Google and Microsoft both announced updates to their email services and apps recently, offering up a new crop of features and fresh designs. For consumers, the e-mail services are largely free to use, so why are Microsoft and Google still locked in what appears to be a heated horse race over e-mail?

The answer comes down to a very large number of enterprises that haven’t updated their productivity software in years and are expected to eventually switch to cloud suites like Microsoft Office 365 and Google’s G Suite. By investing in free email now, the companies hope to lure enterprises to those more lucrative productivity apps later.

“Email is still a very large tool for businesses,” said analyst Patrick Moorhead of Moor Insights & Strategy. “Sure, chat-based workflow (like Slack) is new and cool, but it’s also very small right now and needs to be augmented by email. Both (Microsoft and Google) are upping their game to be more useful tools to people. Google uses mail as a front door to mine data and create profiles where Microsoft is focused on driving preference for their productivity tools.”
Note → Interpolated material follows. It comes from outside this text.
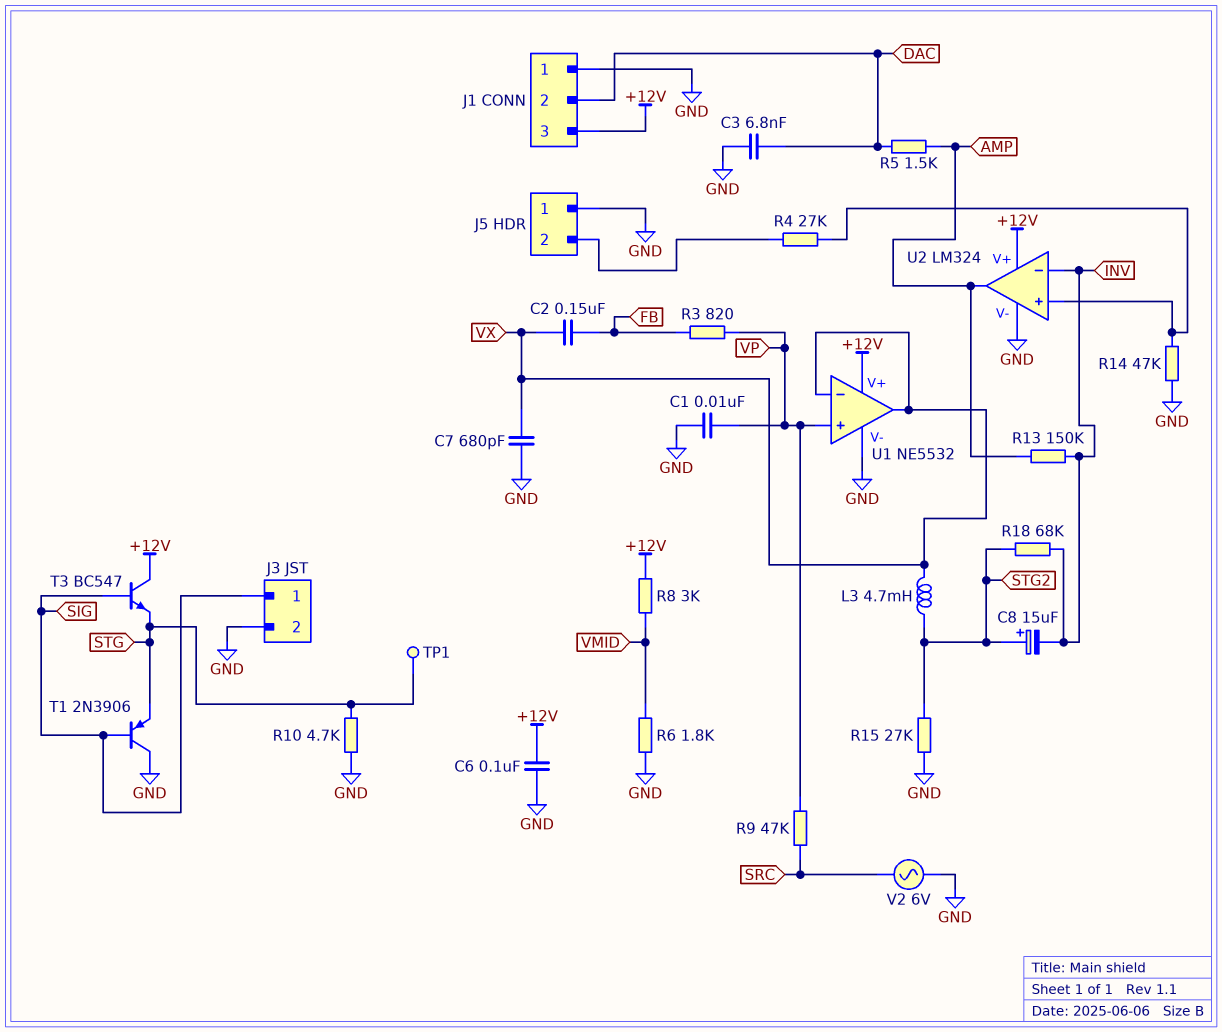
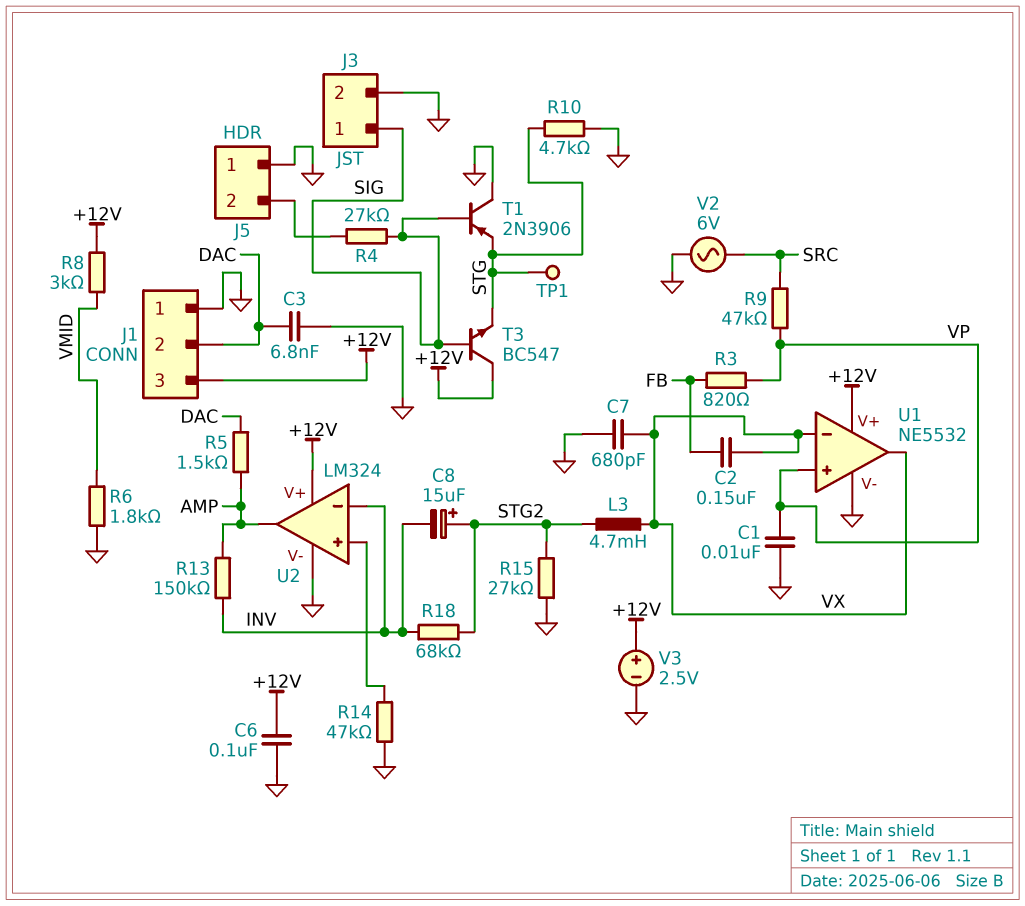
R4: 27k (J5/2, U2/in+) -> 27k (J5/2, SIG)
V3: none -> 2.5V (plus +12V, minus GND)

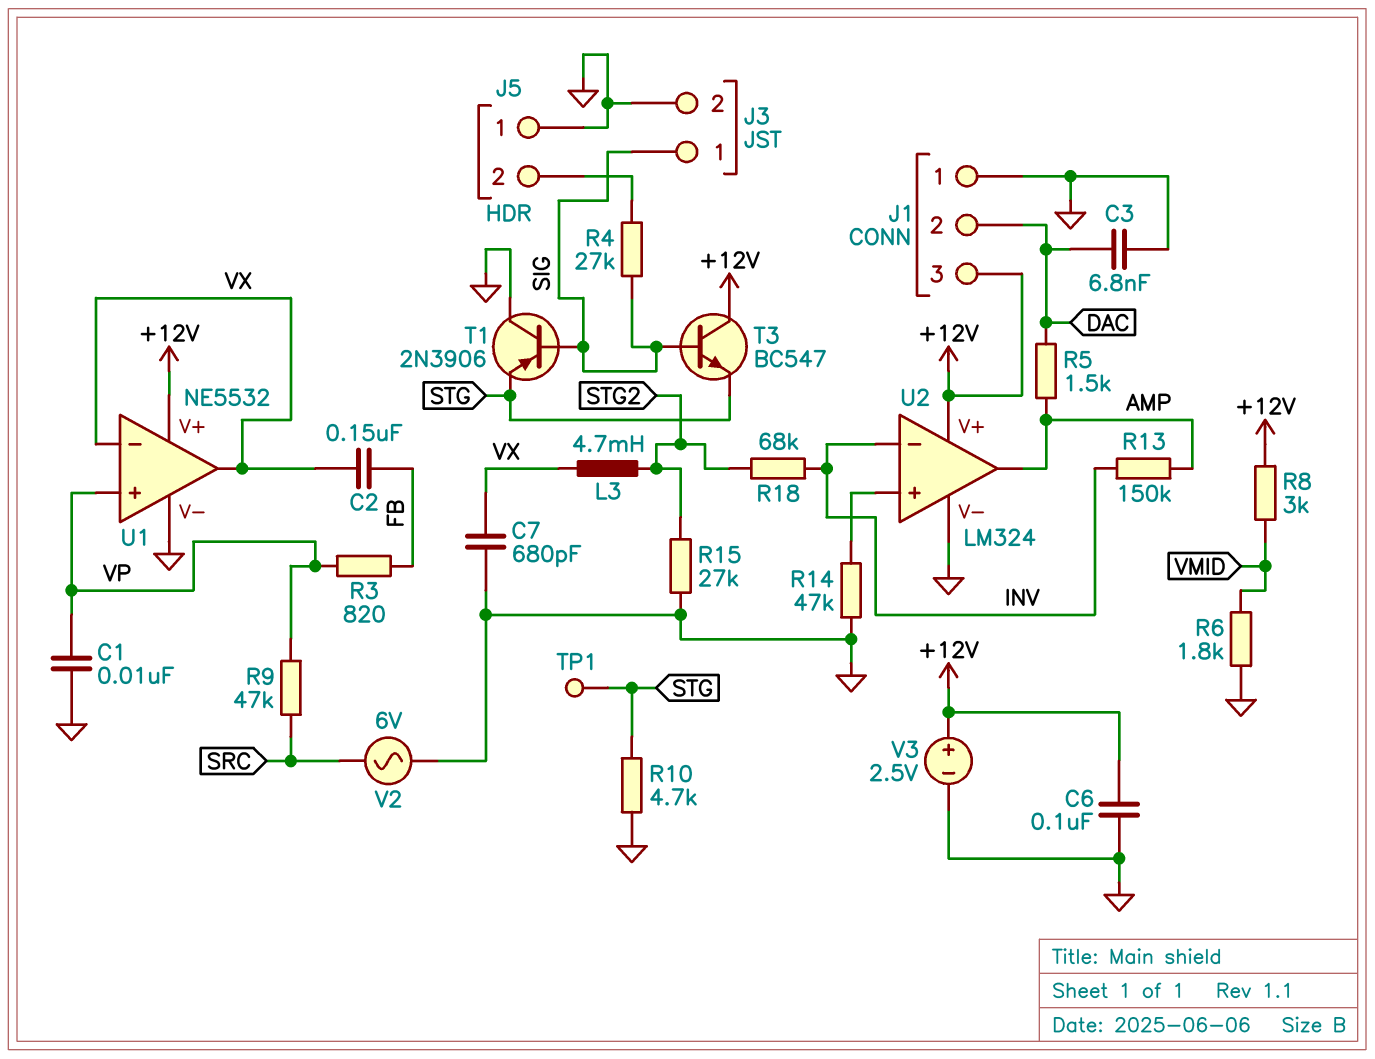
C8: 15uF (plus STG2, minus INV) -> none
A survey of IT pros found that 68 percent of companies are still running at least one copy of Office 2007, which Microsoft stopped supporting last fall. In addition, the survey, by the IT pro online community Spiceworks, found that 46 percent of companies are still using at least one instance of Office 2003 and 15 percent are running Office XP.

Moorhead said “none of these companies ‘win’ the big ‘future of work’ prize with email, but they need to be constantly improving the experience and capability as email is still a critical tool.”

Most growth in email usage has been in mobile devices, but use of webmail has also been increasing, growing 4 percentage points in the past year to a total of 31% of all opened e-mails, according to, Litmus Email Analytics. Gmail has been the biggest driver of that growth, with 21 percent of market share, up from 16 percent in 2015, according to a Litmus study.

Source: Litmus Email Analytics

Microsoft introduced bill pay reminders in Outlook.com, its email and calendar. Outlook also serves up suggested locations for meetings as well as improved RSVP tracking.

Google, which generally targets consumer e-mail users, introduced features designed to appeal to workplace users. In addition to a fresh design and added smart replies, G-mail can now snooze emails so they pop up again later.

But it will be difficult for Google to significantly undercut Microsoft’s market share, according to Spiceworks analyst Peter Tsai. After dominating workplace productivity for decades, Microsoft’s Office is still the most used productivity software software in the workplace, with 82 percent of companies in the U.S., Canada and the United Kingdom using an on-premises version of Microsoft Office.

By contrast, 17 percent of organizations are using G Suite by Google, and another 16 percent are using Google’s free apps. Three percent of businesses are expected to adopt G Suite and an additional 2 percent plan to adopt google’s free productivity apps, according to Spiceworks.

Tsai pointed out that Microsoft “has been thoroughly entrenched” in companies in virtually every sector of the economy since the 1990s, and that’s not likely to change anytime soon.

Still, he said, Google is a formidable “upstart” that can gain market share over the long haul. For example, he said, Google’s productivity apps are popular in schools. Fifty-four percent of educational organizations are using G Suite, he said. (Twenty nine percent of them are using Google’s free apps, according to the study.)

A strong presence in schools could pay off over time, Tsai said. “Millennials are going to be more influenced by what they used at home,” he said. “It might take a long time for Google to gain more of a foothold. It might happen eventually, but not in the next few years.”